• [Your objective]:
With the pictures excluded, retype the records that follow exactly.

# # # # #

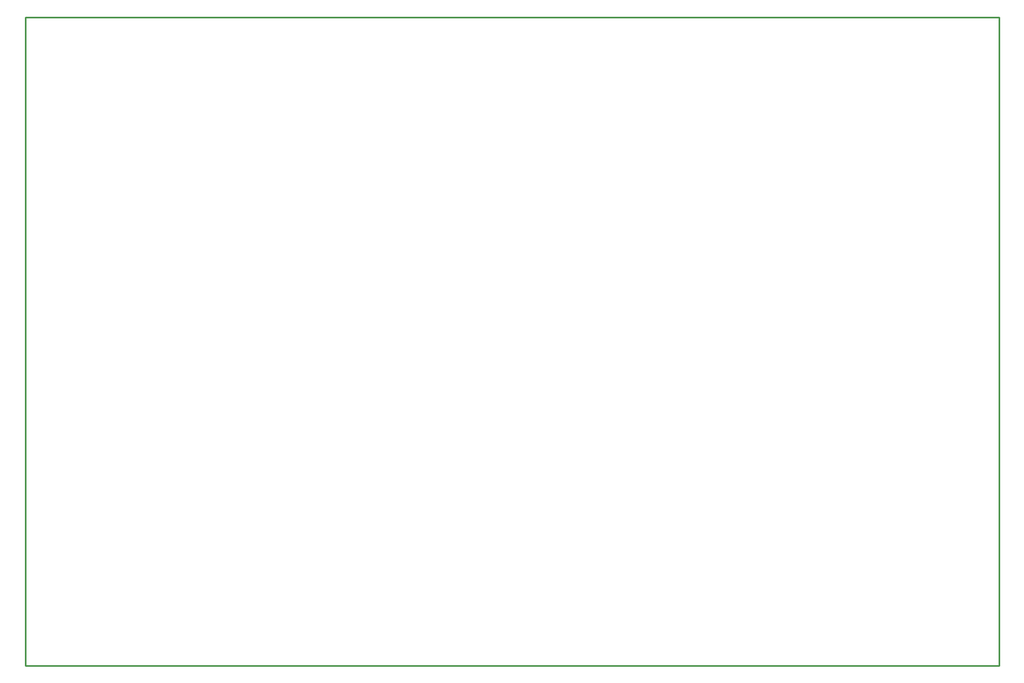
<source format=gm1>
G04*
G04 #@! TF.GenerationSoftware,Altium Limited,Altium Designer,19.1.8 (144)*
G04*
G04 Layer_Color=16711935*
%FSTAX44Y44*%
%MOMM*%
G71*
G01*
G75*
%ADD13C,0.2540*%
D13*
X00000508Y00000254D02*
Y01015492D01*
X0Y01016D02*
X00000508Y01015492D01*
X0Y01016D02*
X01524D01*
Y00000508D02*
Y01016D01*
X01523746Y00000254D02*
X01524Y00000508D01*
X00000508Y00000254D02*
X01523746D01*
M02*

</source>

# # # # #

• [Response to the exercise]:
<source format=gm1>
G04*
G04 #@! TF.GenerationSoftware,Altium Limited,Altium Designer,19.1.8 (144)*
G04*
G04 Layer_Color=16711935*
%FSTAX44Y44*%
%MOMM*%
G71*
G01*
G75*
%ADD13C,0.2540*%
D13*
X00000508Y00000254D02*
Y01015492D01*
X0Y01016D02*
X00000508Y01015492D01*
X0Y01016D02*
X01524D01*
Y00000508D02*
Y01016D01*
X01523746Y00000254D02*
X01524Y00000508D01*
X00000508Y00000254D02*
X01523746D01*
M02*

</source>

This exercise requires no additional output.